*** DATASET CONTENT ***

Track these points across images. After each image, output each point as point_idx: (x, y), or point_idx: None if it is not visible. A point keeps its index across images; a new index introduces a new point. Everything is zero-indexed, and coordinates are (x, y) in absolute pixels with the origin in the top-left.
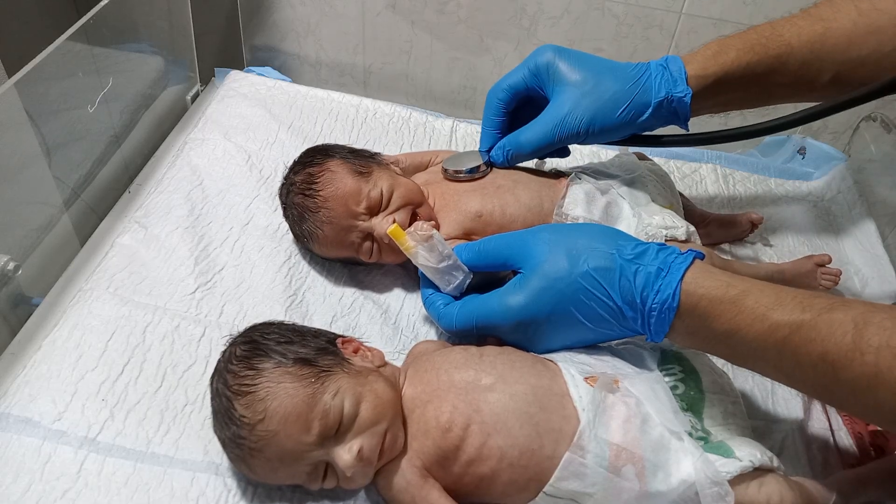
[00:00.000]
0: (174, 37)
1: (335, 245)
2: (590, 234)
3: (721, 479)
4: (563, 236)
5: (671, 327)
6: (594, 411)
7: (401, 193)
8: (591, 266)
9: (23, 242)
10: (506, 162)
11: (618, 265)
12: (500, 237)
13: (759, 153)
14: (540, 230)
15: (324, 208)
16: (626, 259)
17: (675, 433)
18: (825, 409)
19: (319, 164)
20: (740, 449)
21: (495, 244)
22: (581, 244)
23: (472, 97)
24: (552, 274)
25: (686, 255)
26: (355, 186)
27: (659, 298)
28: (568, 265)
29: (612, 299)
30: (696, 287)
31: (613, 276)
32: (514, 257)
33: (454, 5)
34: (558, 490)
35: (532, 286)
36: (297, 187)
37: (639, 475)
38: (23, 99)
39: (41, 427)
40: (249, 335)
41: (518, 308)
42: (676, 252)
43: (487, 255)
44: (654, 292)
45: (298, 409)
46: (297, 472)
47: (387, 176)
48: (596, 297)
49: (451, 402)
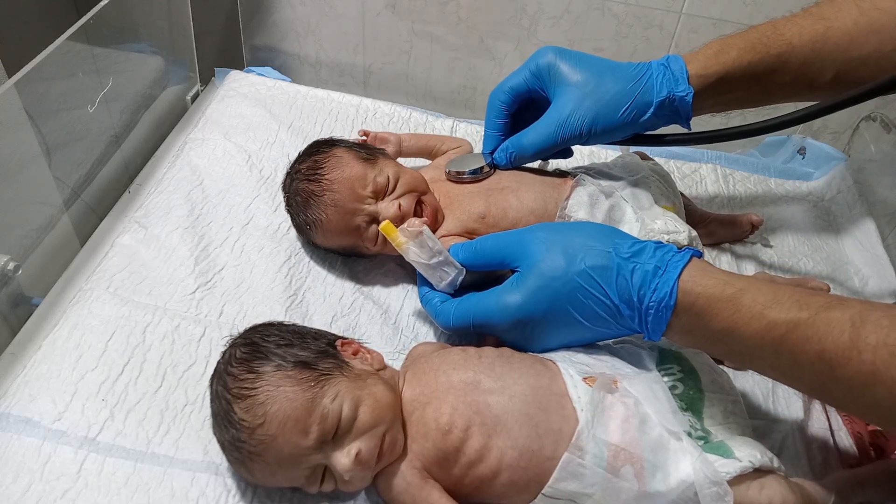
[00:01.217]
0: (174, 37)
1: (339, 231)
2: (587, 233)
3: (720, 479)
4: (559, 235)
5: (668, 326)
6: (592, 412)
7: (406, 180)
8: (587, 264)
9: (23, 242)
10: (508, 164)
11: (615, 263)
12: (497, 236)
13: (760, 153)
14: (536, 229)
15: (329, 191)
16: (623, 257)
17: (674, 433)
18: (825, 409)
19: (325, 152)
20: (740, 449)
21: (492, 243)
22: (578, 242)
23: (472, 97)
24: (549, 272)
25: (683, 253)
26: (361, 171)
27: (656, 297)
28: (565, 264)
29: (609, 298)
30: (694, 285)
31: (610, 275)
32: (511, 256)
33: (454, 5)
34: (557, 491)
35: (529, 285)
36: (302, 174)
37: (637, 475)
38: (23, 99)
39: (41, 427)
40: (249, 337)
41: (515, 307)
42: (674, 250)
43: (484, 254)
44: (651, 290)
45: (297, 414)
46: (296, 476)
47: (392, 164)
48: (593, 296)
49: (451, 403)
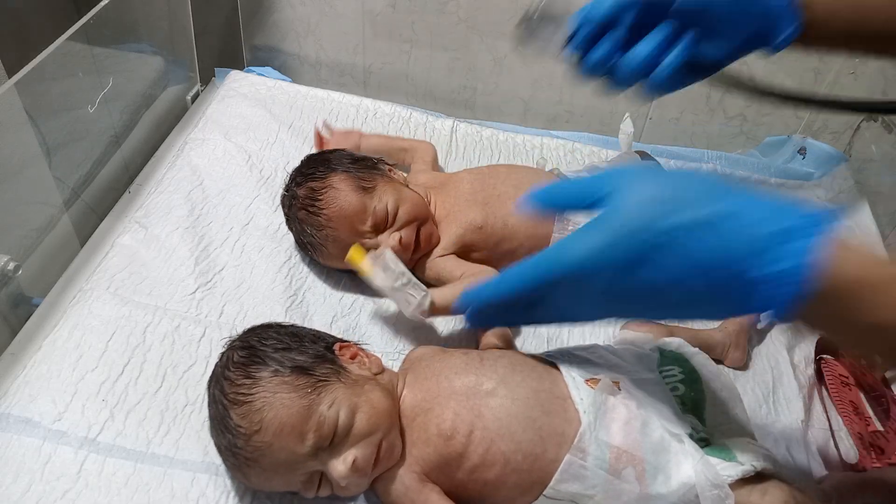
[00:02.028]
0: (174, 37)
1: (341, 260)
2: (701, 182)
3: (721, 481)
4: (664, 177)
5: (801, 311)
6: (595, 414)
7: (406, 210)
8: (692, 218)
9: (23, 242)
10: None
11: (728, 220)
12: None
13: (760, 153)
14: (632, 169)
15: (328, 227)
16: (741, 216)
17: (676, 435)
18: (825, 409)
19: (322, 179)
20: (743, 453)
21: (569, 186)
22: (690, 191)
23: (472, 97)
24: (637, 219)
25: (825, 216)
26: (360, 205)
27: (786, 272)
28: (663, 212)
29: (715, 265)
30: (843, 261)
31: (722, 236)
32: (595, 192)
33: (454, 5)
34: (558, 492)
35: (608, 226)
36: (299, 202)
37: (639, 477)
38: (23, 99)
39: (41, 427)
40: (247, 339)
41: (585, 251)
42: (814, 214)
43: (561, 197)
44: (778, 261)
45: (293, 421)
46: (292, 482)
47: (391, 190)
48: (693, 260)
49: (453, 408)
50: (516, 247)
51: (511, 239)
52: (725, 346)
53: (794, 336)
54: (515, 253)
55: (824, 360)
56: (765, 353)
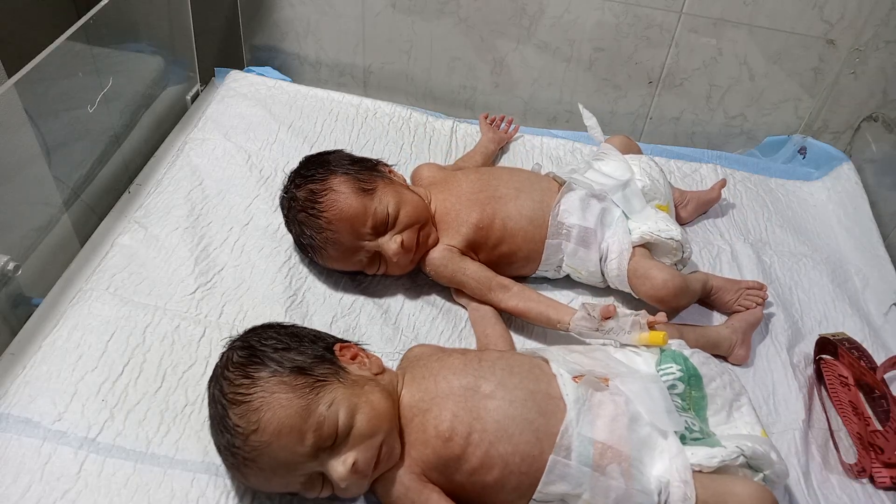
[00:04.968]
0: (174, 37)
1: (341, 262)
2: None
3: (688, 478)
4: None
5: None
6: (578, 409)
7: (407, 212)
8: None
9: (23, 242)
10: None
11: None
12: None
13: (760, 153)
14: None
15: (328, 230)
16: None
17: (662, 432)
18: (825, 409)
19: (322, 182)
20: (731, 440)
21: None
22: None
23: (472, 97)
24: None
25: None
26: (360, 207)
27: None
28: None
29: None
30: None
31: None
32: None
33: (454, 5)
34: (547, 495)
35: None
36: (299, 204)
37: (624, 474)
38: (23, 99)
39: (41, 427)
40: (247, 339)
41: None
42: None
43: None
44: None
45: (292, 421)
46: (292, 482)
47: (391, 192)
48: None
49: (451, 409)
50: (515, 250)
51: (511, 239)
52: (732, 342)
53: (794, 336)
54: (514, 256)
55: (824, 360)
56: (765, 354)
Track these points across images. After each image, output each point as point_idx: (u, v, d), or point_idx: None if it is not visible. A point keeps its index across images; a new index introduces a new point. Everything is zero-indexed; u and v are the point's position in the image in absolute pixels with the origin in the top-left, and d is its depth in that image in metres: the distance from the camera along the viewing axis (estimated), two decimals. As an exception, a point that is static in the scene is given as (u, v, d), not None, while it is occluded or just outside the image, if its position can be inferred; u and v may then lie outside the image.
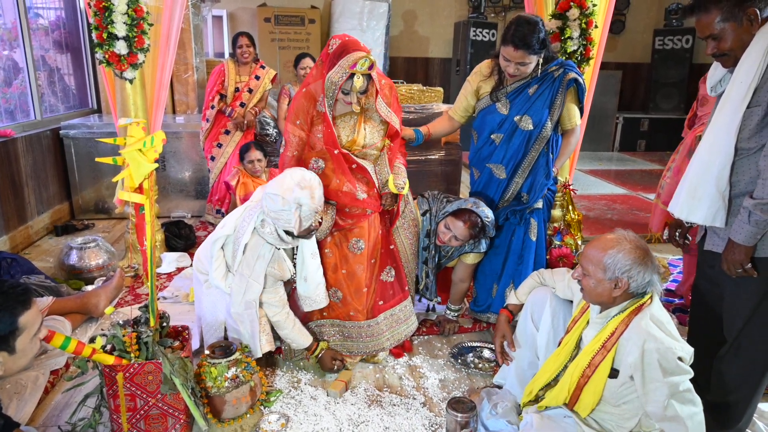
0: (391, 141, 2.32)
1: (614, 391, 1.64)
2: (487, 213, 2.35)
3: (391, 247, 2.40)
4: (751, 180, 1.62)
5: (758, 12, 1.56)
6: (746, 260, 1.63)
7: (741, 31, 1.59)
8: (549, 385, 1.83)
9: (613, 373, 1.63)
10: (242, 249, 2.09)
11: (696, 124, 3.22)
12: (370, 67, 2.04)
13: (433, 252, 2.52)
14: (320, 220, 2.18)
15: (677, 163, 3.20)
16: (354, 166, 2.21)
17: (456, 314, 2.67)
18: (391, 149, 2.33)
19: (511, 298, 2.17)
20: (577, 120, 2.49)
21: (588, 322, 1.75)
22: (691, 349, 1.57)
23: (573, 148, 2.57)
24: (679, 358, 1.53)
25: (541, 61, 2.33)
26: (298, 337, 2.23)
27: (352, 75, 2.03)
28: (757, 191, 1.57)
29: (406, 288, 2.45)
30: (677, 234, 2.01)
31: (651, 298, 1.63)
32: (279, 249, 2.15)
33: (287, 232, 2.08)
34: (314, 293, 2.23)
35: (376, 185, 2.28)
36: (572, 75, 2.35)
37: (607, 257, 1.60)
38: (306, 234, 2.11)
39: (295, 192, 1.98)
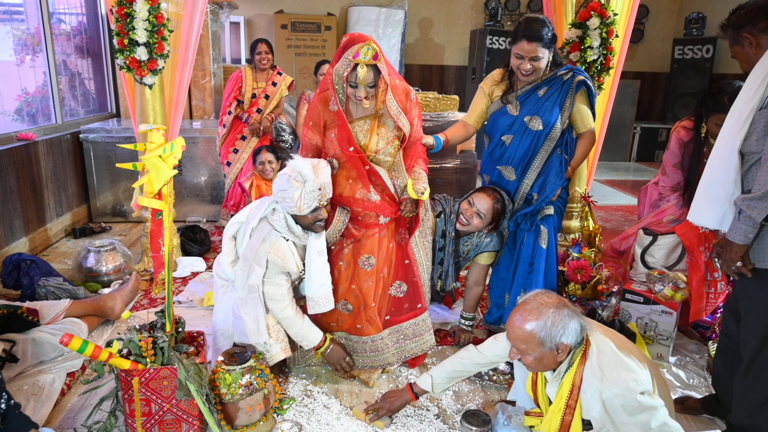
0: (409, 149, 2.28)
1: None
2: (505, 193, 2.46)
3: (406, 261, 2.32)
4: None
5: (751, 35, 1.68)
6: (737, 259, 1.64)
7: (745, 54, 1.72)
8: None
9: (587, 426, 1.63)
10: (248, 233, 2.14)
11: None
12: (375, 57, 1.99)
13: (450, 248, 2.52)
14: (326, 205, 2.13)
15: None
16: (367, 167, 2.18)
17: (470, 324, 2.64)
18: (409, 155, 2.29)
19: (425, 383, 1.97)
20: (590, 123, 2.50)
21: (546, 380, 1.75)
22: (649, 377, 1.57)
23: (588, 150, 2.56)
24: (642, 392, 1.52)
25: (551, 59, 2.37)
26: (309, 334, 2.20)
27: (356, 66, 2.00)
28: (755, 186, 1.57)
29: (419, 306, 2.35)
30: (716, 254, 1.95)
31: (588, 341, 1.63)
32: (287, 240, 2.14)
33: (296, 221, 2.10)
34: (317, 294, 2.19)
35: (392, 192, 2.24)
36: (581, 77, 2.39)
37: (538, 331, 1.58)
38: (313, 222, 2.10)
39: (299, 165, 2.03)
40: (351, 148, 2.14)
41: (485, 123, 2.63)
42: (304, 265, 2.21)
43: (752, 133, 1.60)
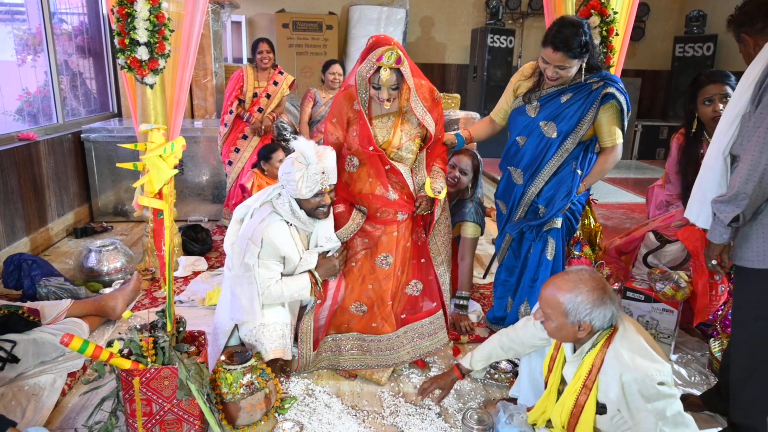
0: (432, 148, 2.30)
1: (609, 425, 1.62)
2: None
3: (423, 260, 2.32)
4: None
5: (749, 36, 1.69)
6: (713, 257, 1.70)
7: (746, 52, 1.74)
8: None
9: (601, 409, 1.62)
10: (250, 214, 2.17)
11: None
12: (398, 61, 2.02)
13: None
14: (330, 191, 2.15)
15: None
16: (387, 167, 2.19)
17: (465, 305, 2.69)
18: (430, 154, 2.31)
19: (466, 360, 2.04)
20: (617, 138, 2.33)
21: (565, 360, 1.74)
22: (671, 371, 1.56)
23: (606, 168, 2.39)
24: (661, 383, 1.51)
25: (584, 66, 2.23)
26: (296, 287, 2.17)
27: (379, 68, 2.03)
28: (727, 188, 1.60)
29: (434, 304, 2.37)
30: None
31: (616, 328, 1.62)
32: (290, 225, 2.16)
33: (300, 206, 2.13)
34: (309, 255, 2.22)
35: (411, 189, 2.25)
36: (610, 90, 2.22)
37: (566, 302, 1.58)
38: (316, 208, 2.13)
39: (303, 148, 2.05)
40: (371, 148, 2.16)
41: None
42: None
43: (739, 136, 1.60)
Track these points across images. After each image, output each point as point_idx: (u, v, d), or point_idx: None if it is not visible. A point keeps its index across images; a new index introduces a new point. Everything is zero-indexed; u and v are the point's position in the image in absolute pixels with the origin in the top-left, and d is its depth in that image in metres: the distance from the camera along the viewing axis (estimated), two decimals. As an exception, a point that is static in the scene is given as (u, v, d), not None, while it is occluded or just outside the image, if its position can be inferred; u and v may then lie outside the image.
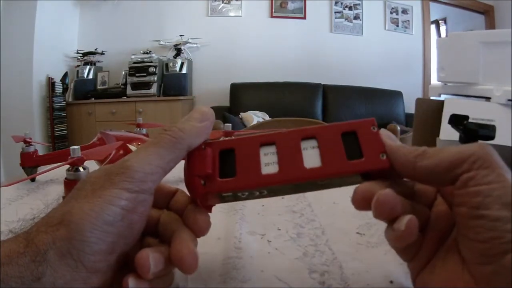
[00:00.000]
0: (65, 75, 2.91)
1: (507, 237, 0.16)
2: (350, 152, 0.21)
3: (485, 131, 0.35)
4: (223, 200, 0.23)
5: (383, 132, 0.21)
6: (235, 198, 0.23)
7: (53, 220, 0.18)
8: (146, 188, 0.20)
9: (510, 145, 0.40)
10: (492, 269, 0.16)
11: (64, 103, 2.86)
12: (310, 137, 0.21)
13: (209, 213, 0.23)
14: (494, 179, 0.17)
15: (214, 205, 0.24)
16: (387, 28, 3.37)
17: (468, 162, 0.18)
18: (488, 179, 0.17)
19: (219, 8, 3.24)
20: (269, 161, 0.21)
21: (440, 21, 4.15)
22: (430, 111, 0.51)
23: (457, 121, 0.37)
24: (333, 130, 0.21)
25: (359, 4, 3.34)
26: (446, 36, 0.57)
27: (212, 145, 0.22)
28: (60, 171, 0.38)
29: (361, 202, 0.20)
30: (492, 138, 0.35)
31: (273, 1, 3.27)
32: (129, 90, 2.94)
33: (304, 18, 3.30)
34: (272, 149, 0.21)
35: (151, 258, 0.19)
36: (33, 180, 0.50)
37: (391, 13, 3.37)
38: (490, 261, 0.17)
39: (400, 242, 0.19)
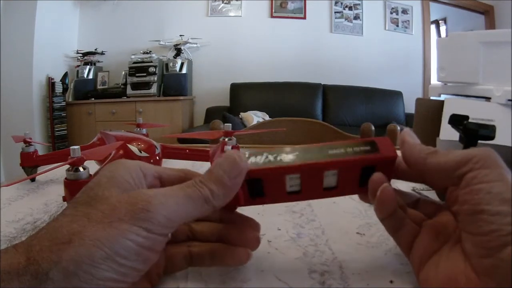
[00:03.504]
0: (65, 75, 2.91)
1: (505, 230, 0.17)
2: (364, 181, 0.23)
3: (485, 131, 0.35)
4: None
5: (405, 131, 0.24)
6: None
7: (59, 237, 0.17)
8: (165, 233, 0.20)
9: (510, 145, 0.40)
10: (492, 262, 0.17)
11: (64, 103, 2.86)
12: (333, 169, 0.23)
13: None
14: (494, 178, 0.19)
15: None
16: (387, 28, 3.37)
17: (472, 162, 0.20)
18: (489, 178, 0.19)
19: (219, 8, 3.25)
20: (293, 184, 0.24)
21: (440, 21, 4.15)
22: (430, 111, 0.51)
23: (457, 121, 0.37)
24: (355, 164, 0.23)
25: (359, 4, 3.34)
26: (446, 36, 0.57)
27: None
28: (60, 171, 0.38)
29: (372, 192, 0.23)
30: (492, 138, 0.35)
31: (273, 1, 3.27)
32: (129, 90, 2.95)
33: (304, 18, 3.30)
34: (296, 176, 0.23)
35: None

*** End of DATASET CONTENT ***

Reproduce the lines above, beginning at the line with "16: (626, 259)" and stopping after the line with "49: (451, 402)", exactly as they are.

*RESPONSE TO THIS EXERCISE*:
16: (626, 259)
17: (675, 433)
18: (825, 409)
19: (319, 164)
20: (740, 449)
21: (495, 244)
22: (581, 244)
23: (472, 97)
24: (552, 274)
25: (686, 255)
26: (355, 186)
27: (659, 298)
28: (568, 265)
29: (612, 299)
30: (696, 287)
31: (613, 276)
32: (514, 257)
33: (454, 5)
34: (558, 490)
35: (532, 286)
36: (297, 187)
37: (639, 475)
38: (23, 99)
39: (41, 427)
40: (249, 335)
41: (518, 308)
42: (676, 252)
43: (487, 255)
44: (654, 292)
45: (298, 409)
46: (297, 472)
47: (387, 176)
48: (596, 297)
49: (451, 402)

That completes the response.